The text on the tape reads:
"Good morning! This is God
I will be handling All of you Problems today!
I will not need Your help,
so have a miraculous day."
Ani added the wings.
I continue to be baffled by the double meaning of our correspondence and how everything has this double meaning that I did not see then and is so clear now. The notebook is full of discussions centered around death and life.
The text is about birth and death. It reads:
"I remember a wise friend saying,
'when you can't take it anymore,
there is nothing to take!'
Ani's image of a tied up tree.
under the tree it reads:
"The greatest pain in my life, when I finally decided to go there, swept me, my ego, aside and rushed through me, delivering my daughter into this world, and passed, Like all things, it subsided, a little death. I would like another just to feel that strength again.
It is a dark, (scary) place where you are most vulnerable, most true and most alive."
Below is my artist statement for the Millay Colony:
At the Millay Colony,
I intend to create an installation using objects, text and images from mine and
a fellow artist’s, decade long collaboration. I want to reconnect with Anitra
Haendel who was a very close friend, collaborator and fellow artist, and who unfortunately
took her life, this year on July 23rd . I want to redefine death, seeing
it not as an end, but a point in a continuum. The reason I specifically chose the
Millay Colony was because Ani and I planned on attending together, having read and
been inspired by, “Savage Beauty,” less than three years ago. I hope to fulfill
that promise and continue our over decade long collaboration.

• _Data extracts_:

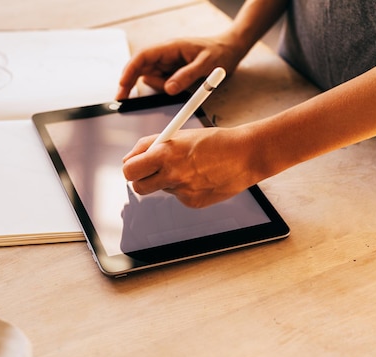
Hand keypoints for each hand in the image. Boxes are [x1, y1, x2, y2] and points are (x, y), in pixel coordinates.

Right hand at [115, 34, 243, 99]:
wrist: (230, 50)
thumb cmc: (219, 53)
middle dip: (130, 83)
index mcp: (170, 48)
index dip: (128, 71)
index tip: (121, 87)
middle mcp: (164, 54)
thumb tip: (168, 90)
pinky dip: (165, 88)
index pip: (142, 57)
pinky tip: (182, 84)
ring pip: (150, 79)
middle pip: (139, 68)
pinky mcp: (171, 71)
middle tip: (123, 100)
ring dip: (159, 87)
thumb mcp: (206, 66)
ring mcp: (166, 63)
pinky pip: (161, 83)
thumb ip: (186, 77)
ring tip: (186, 82)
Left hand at [122, 126, 258, 207]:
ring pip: (162, 189)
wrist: (245, 155)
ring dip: (167, 180)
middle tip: (151, 172)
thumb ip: (151, 146)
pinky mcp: (192, 202)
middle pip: (138, 187)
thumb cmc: (214, 141)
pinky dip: (185, 187)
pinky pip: (179, 196)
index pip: (130, 169)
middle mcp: (171, 174)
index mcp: (165, 154)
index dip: (130, 168)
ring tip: (189, 167)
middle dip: (141, 180)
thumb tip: (130, 159)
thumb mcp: (179, 134)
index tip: (135, 166)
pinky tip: (201, 176)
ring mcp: (182, 191)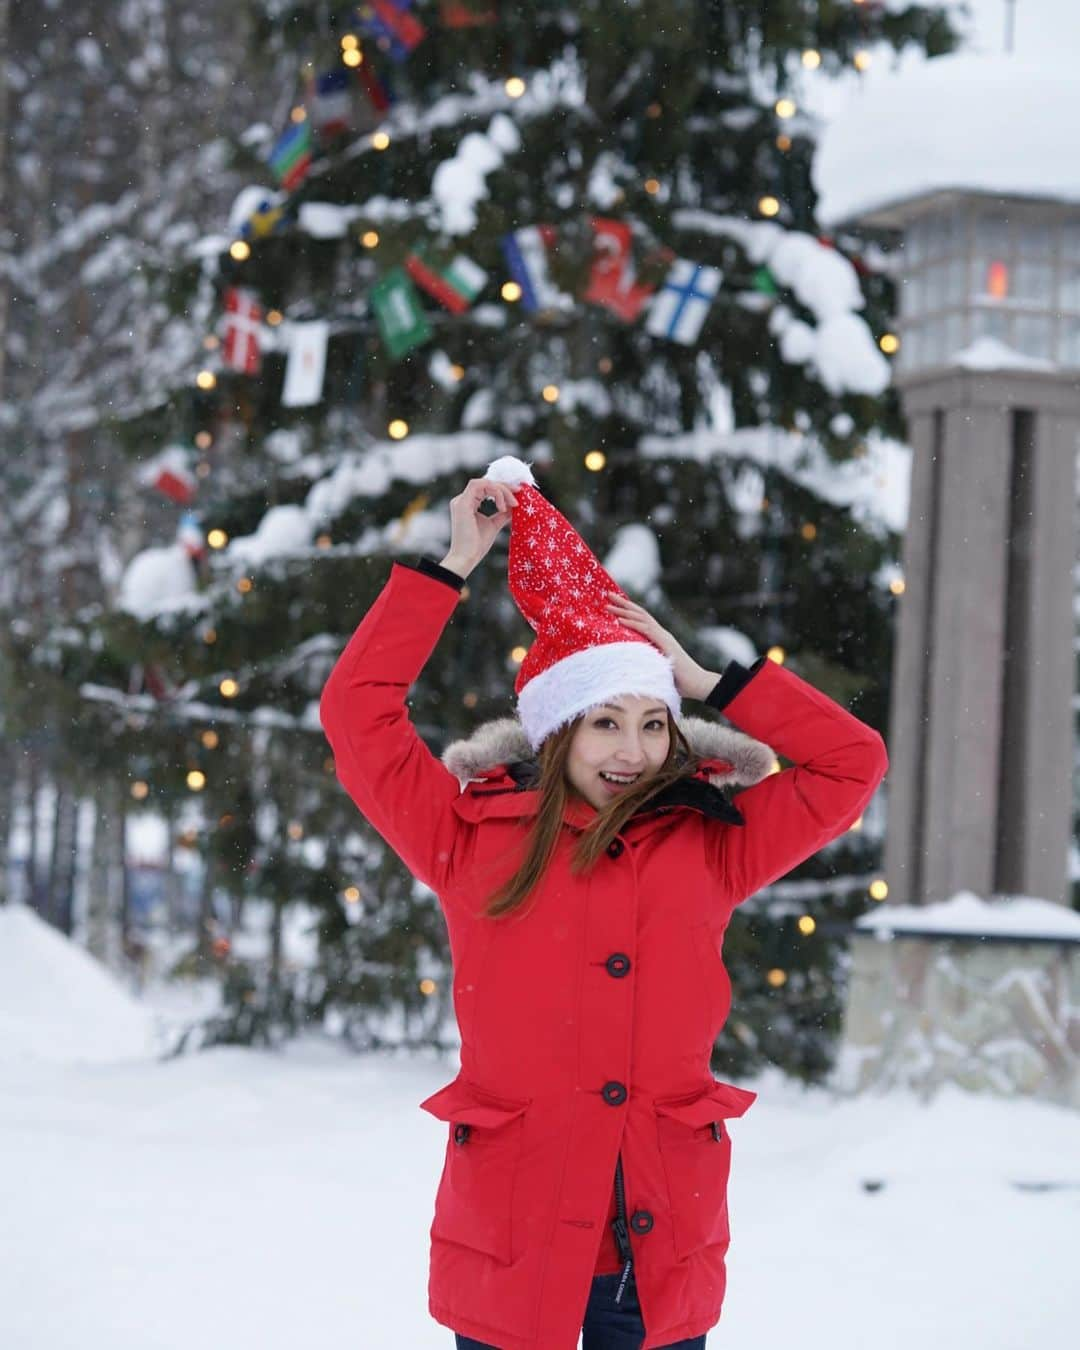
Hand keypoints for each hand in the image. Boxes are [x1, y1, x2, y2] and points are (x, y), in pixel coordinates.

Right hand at [440, 477, 518, 575]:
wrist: (467, 557)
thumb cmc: (477, 545)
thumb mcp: (494, 525)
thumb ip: (502, 514)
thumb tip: (514, 506)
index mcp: (468, 504)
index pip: (486, 488)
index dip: (503, 488)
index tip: (518, 494)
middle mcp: (462, 500)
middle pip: (486, 482)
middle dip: (505, 487)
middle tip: (519, 494)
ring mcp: (461, 500)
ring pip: (484, 482)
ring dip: (501, 490)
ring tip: (512, 504)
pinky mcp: (462, 503)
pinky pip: (480, 486)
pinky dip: (495, 492)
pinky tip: (502, 507)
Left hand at [604, 592, 718, 700]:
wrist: (696, 683)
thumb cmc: (678, 680)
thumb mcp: (658, 667)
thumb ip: (647, 661)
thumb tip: (631, 665)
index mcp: (659, 637)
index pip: (642, 619)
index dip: (628, 610)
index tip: (615, 604)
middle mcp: (661, 633)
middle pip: (639, 613)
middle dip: (623, 603)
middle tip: (608, 594)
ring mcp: (663, 636)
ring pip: (640, 618)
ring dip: (623, 611)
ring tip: (608, 605)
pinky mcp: (664, 643)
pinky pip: (645, 630)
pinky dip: (631, 624)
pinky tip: (620, 620)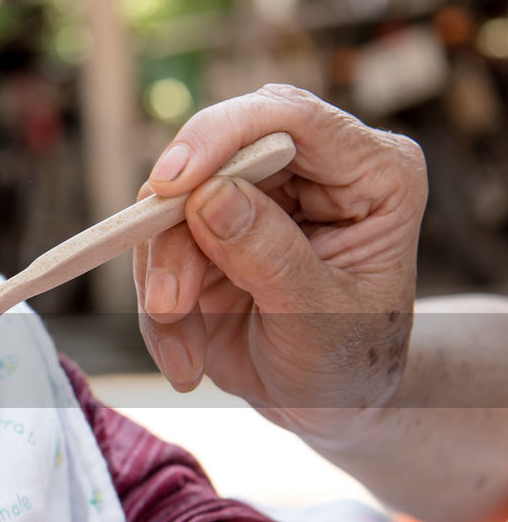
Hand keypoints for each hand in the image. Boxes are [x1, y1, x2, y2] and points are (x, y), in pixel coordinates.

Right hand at [133, 84, 425, 441]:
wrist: (326, 403)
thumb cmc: (349, 361)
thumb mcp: (321, 319)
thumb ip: (271, 256)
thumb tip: (210, 195)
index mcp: (368, 172)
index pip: (288, 117)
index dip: (221, 135)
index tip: (170, 183)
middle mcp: (305, 171)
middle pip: (211, 161)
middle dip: (176, 237)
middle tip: (169, 307)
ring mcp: (250, 199)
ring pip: (169, 211)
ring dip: (165, 288)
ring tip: (187, 356)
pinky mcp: (205, 233)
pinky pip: (153, 253)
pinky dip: (160, 315)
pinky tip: (186, 360)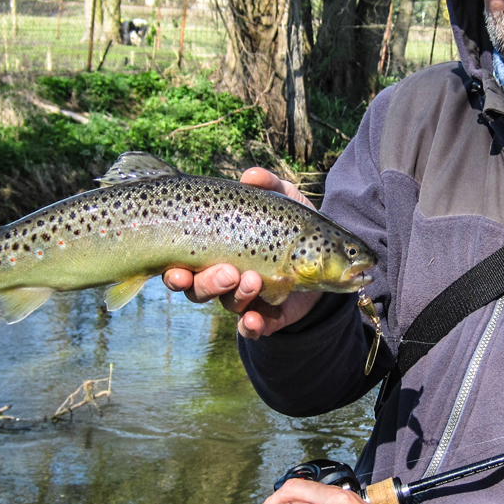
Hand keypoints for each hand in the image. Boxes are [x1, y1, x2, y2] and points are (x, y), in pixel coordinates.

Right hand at [162, 168, 322, 338]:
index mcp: (216, 253)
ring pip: (229, 304)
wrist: (329, 256)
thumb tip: (250, 176)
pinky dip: (252, 326)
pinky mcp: (269, 315)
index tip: (175, 270)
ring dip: (237, 296)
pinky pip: (254, 327)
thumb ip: (269, 185)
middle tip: (228, 272)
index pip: (183, 267)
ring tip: (253, 281)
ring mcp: (246, 299)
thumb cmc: (294, 224)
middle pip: (200, 290)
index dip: (174, 274)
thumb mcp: (284, 200)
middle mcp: (224, 279)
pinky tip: (254, 320)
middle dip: (208, 283)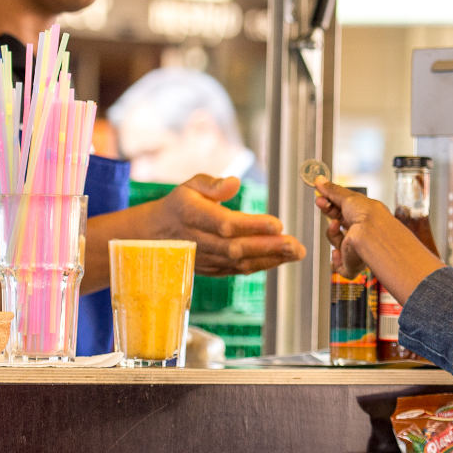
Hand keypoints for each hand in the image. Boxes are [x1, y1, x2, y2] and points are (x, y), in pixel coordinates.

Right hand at [156, 175, 305, 275]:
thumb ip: (212, 184)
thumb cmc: (179, 205)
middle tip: (296, 245)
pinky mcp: (211, 269)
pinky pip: (237, 270)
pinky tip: (280, 259)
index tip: (277, 223)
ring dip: (270, 259)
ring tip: (295, 253)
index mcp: (191, 214)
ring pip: (239, 262)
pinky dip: (260, 266)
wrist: (155, 236)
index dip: (252, 225)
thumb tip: (235, 182)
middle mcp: (198, 240)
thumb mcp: (189, 186)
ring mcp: (204, 258)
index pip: (225, 223)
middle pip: (236, 247)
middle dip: (269, 247)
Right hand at [315, 181, 391, 277]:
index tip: (321, 196)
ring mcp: (358, 249)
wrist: (372, 234)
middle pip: (339, 226)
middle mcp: (362, 234)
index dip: (331, 204)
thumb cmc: (369, 216)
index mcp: (365, 218)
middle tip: (320, 203)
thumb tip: (320, 181)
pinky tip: (339, 252)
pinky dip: (337, 260)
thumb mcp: (349, 197)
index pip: (344, 212)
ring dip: (332, 233)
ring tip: (335, 225)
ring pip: (336, 243)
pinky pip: (340, 266)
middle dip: (329, 215)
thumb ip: (332, 191)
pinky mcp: (354, 264)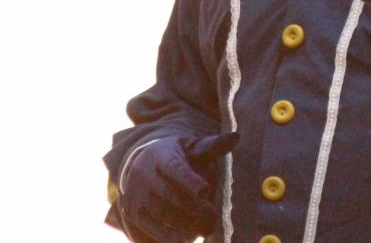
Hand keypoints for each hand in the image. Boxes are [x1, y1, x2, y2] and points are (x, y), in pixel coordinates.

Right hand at [117, 132, 237, 242]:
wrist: (138, 164)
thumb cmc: (174, 156)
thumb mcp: (190, 147)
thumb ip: (211, 146)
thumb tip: (236, 137)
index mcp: (161, 156)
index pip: (175, 168)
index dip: (190, 180)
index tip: (205, 190)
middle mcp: (144, 175)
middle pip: (169, 195)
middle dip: (193, 208)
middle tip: (213, 217)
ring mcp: (136, 195)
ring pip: (160, 213)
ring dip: (183, 225)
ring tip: (204, 230)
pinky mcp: (133, 214)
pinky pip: (150, 228)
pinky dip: (168, 236)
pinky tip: (187, 239)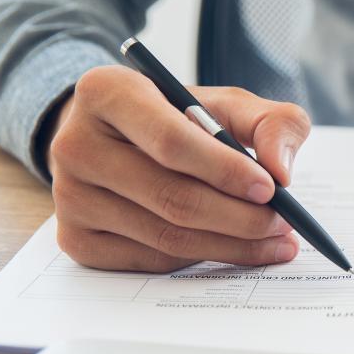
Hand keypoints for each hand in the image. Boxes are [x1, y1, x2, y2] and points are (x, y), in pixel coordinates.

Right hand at [48, 65, 309, 271]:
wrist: (118, 140)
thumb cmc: (178, 118)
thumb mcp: (226, 104)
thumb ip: (270, 122)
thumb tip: (281, 171)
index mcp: (106, 92)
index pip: (170, 141)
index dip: (225, 169)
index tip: (271, 188)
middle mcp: (74, 145)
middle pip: (171, 197)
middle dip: (240, 217)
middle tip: (284, 224)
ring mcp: (69, 197)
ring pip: (165, 237)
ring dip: (231, 245)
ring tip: (274, 240)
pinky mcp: (75, 239)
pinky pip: (152, 261)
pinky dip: (200, 258)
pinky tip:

• _Exercise aim_: Can you reproduce the text above about the notebook shared with Ani and the Millay Colony statement, word for word and in full?

• _Answer to the problem_:
The text on the tape reads:
"Good morning! This is God
I will be handling All of you Problems today!
I will not need Your help,
so have a miraculous day."
Ani added the wings.
I continue to be baffled by the double meaning of our correspondence and how everything has this double meaning that I did not see then and is so clear now. The notebook is full of discussions centered around death and life.
The text is about birth and death. It reads:
"I remember a wise friend saying,
'when you can't take it anymore,
there is nothing to take!'
Ani's image of a tied up tree.
under the tree it reads:
"The greatest pain in my life, when I finally decided to go there, swept me, my ego, aside and rushed through me, delivering my daughter into this world, and passed, Like all things, it subsided, a little death. I would like another just to feel that strength again.
It is a dark, (scary) place where you are most vulnerable, most true and most alive."
Below is my artist statement for the Millay Colony:
At the Millay Colony,
I intend to create an installation using objects, text and images from mine and
a fellow artist’s, decade long collaboration. I want to reconnect with Anitra
Haendel who was a very close friend, collaborator and fellow artist, and who unfortunately
took her life, this year on July 23rd . I want to redefine death, seeing
it not as an end, but a point in a continuum. The reason I specifically chose the
Millay Colony was because Ani and I planned on attending together, having read and
been inspired by, “Savage Beauty,” less than three years ago. I hope to fulfill
that promise and continue our over decade long collaboration.